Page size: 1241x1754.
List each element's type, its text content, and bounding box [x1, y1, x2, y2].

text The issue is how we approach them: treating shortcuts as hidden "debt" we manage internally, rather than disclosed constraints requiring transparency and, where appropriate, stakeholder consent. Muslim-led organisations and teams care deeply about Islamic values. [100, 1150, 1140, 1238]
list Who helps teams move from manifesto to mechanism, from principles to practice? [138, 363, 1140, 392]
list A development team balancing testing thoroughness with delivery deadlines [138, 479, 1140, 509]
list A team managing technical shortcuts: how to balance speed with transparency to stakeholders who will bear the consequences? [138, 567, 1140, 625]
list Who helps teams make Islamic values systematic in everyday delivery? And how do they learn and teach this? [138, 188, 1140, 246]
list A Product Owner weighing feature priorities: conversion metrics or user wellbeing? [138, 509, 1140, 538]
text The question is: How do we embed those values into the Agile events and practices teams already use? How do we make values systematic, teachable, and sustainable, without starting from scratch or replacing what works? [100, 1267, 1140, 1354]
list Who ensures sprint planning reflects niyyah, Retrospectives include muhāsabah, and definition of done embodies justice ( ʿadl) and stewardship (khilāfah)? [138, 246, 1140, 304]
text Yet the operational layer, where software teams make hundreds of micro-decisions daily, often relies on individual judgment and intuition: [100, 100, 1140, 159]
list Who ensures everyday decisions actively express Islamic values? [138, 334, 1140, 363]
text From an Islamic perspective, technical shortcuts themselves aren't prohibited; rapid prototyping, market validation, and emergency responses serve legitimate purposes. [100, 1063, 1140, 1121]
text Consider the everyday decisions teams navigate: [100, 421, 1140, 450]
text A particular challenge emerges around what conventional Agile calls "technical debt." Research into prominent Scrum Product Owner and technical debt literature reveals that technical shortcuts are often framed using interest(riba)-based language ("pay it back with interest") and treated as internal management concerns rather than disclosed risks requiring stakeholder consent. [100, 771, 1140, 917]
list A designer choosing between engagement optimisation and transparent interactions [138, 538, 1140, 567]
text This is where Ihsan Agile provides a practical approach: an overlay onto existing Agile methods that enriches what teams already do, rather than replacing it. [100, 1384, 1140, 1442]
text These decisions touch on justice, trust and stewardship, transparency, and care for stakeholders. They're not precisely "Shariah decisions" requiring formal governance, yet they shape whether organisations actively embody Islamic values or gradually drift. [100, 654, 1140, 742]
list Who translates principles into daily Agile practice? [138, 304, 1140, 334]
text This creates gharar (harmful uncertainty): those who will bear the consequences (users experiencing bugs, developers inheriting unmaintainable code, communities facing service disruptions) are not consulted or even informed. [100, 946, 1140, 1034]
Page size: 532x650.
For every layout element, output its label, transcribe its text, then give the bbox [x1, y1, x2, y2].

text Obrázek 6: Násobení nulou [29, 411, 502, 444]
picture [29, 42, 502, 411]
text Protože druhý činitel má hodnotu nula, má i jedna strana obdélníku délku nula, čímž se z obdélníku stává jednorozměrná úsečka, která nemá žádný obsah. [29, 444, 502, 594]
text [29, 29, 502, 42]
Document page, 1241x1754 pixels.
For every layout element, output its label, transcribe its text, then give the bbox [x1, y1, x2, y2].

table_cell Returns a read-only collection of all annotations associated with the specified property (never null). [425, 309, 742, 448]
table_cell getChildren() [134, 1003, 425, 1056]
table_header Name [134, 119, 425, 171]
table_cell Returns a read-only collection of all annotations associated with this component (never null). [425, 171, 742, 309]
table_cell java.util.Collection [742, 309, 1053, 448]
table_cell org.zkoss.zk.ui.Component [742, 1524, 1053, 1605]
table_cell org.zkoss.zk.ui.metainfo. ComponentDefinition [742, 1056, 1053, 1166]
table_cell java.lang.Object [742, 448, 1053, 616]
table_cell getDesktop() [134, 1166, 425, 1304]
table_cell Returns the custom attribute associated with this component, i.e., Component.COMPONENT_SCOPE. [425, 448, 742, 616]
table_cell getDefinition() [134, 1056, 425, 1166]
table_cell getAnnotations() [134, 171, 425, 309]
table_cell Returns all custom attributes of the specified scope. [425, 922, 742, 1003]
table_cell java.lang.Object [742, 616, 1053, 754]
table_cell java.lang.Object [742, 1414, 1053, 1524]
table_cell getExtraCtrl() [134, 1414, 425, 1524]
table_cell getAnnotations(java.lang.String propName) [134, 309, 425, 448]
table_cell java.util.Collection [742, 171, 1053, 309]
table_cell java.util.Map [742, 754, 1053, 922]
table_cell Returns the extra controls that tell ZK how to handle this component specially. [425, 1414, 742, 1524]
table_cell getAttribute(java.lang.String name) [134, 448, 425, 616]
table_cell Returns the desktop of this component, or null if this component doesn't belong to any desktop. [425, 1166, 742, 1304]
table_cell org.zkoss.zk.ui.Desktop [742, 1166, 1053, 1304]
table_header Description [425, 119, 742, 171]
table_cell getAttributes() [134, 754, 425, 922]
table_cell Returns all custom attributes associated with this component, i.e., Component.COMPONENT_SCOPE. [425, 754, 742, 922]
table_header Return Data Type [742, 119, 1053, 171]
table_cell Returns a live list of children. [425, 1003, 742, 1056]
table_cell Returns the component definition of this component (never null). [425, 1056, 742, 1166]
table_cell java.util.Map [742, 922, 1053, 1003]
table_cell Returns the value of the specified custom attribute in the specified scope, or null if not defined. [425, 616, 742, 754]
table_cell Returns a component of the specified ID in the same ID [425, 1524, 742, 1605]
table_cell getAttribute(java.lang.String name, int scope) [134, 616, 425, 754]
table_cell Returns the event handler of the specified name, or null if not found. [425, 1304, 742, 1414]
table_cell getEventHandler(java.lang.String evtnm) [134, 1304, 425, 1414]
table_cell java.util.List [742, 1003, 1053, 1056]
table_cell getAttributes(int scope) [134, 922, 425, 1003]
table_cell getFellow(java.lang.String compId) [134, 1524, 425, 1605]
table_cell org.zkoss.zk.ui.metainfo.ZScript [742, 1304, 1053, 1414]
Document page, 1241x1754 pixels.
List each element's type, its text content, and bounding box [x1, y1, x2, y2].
· · · · · · ·
Copy the listing above line for line, without changing a single character.

Page size: 1241x1754.
List each element's type, its text content, and bounding box [x1, y1, x2, y2].

text The issue is how we approach them: treating shortcuts as hidden "debt" we manage internally, rather than disclosed constraints requiring transparency and, where appropriate, stakeholder consent. Muslim-led organisations and teams care deeply about Islamic values. [100, 1150, 1140, 1238]
list Who helps teams move from manifesto to mechanism, from principles to practice? [138, 363, 1140, 392]
list A development team balancing testing thoroughness with delivery deadlines [138, 479, 1140, 509]
list A team managing technical shortcuts: how to balance speed with transparency to stakeholders who will bear the consequences? [138, 567, 1140, 625]
list Who helps teams make Islamic values systematic in everyday delivery? And how do they learn and teach this? [138, 188, 1140, 246]
list A Product Owner weighing feature priorities: conversion metrics or user wellbeing? [138, 509, 1140, 538]
text The question is: How do we embed those values into the Agile events and practices teams already use? How do we make values systematic, teachable, and sustainable, without starting from scratch or replacing what works? [100, 1267, 1140, 1354]
list Who ensures sprint planning reflects niyyah, Retrospectives include muhāsabah, and definition of done embodies justice ( ʿadl) and stewardship (khilāfah)? [138, 246, 1140, 304]
text Yet the operational layer, where software teams make hundreds of micro-decisions daily, often relies on individual judgment and intuition: [100, 100, 1140, 159]
list Who ensures everyday decisions actively express Islamic values? [138, 334, 1140, 363]
text From an Islamic perspective, technical shortcuts themselves aren't prohibited; rapid prototyping, market validation, and emergency responses serve legitimate purposes. [100, 1063, 1140, 1121]
text Consider the everyday decisions teams navigate: [100, 421, 1140, 450]
text A particular challenge emerges around what conventional Agile calls "technical debt." Research into prominent Scrum Product Owner and technical debt literature reveals that technical shortcuts are often framed using interest(riba)-based language ("pay it back with interest") and treated as internal management concerns rather than disclosed risks requiring stakeholder consent. [100, 771, 1140, 917]
list A designer choosing between engagement optimisation and transparent interactions [138, 538, 1140, 567]
text This is where Ihsan Agile provides a practical approach: an overlay onto existing Agile methods that enriches what teams already do, rather than replacing it. [100, 1384, 1140, 1442]
text These decisions touch on justice, trust and stewardship, transparency, and care for stakeholders. They're not precisely "Shariah decisions" requiring formal governance, yet they shape whether organisations actively embody Islamic values or gradually drift. [100, 654, 1140, 742]
list Who translates principles into daily Agile practice? [138, 304, 1140, 334]
text This creates gharar (harmful uncertainty): those who will bear the consequences (users experiencing bugs, developers inheriting unmaintainable code, communities facing service disruptions) are not consulted or even informed. [100, 946, 1140, 1034]
Page size: 532x650.
For every layout element, output its label, transcribe its text, then give the bbox [x1, y1, x2, y2].

text Obrázek 6: Násobení nulou [29, 411, 502, 444]
picture [29, 42, 502, 411]
text Protože druhý činitel má hodnotu nula, má i jedna strana obdélníku délku nula, čímž se z obdélníku stává jednorozměrná úsečka, která nemá žádný obsah. [29, 444, 502, 594]
text [29, 29, 502, 42]
Document page, 1241x1754 pixels.
For every layout element, output its label, transcribe its text, then give the bbox [x1, y1, x2, y2].

table_cell Returns a read-only collection of all annotations associated with the specified property (never null). [425, 309, 742, 448]
table_cell getChildren() [134, 1003, 425, 1056]
table_header Name [134, 119, 425, 171]
table_cell Returns a read-only collection of all annotations associated with this component (never null). [425, 171, 742, 309]
table_cell java.util.Collection [742, 309, 1053, 448]
table_cell org.zkoss.zk.ui.Component [742, 1524, 1053, 1605]
table_cell org.zkoss.zk.ui.metainfo. ComponentDefinition [742, 1056, 1053, 1166]
table_cell java.lang.Object [742, 448, 1053, 616]
table_cell getDesktop() [134, 1166, 425, 1304]
table_cell Returns the custom attribute associated with this component, i.e., Component.COMPONENT_SCOPE. [425, 448, 742, 616]
table_cell getDefinition() [134, 1056, 425, 1166]
table_cell getAnnotations() [134, 171, 425, 309]
table_cell Returns all custom attributes of the specified scope. [425, 922, 742, 1003]
table_cell java.lang.Object [742, 616, 1053, 754]
table_cell java.lang.Object [742, 1414, 1053, 1524]
table_cell getExtraCtrl() [134, 1414, 425, 1524]
table_cell getAnnotations(java.lang.String propName) [134, 309, 425, 448]
table_cell java.util.Collection [742, 171, 1053, 309]
table_cell java.util.Map [742, 754, 1053, 922]
table_cell Returns the extra controls that tell ZK how to handle this component specially. [425, 1414, 742, 1524]
table_cell getAttribute(java.lang.String name) [134, 448, 425, 616]
table_cell Returns the desktop of this component, or null if this component doesn't belong to any desktop. [425, 1166, 742, 1304]
table_cell org.zkoss.zk.ui.Desktop [742, 1166, 1053, 1304]
table_header Description [425, 119, 742, 171]
table_cell getAttributes() [134, 754, 425, 922]
table_cell Returns all custom attributes associated with this component, i.e., Component.COMPONENT_SCOPE. [425, 754, 742, 922]
table_header Return Data Type [742, 119, 1053, 171]
table_cell Returns a live list of children. [425, 1003, 742, 1056]
table_cell Returns the component definition of this component (never null). [425, 1056, 742, 1166]
table_cell java.util.Map [742, 922, 1053, 1003]
table_cell Returns the value of the specified custom attribute in the specified scope, or null if not defined. [425, 616, 742, 754]
table_cell Returns a component of the specified ID in the same ID [425, 1524, 742, 1605]
table_cell getAttribute(java.lang.String name, int scope) [134, 616, 425, 754]
table_cell Returns the event handler of the specified name, or null if not found. [425, 1304, 742, 1414]
table_cell getEventHandler(java.lang.String evtnm) [134, 1304, 425, 1414]
table_cell java.util.List [742, 1003, 1053, 1056]
table_cell getAttributes(int scope) [134, 922, 425, 1003]
table_cell getFellow(java.lang.String compId) [134, 1524, 425, 1605]
table_cell org.zkoss.zk.ui.metainfo.ZScript [742, 1304, 1053, 1414]
Document page, 1241x1754 pixels.
List each element's type, its text content, and bounding box [x1, y1, x2, y2].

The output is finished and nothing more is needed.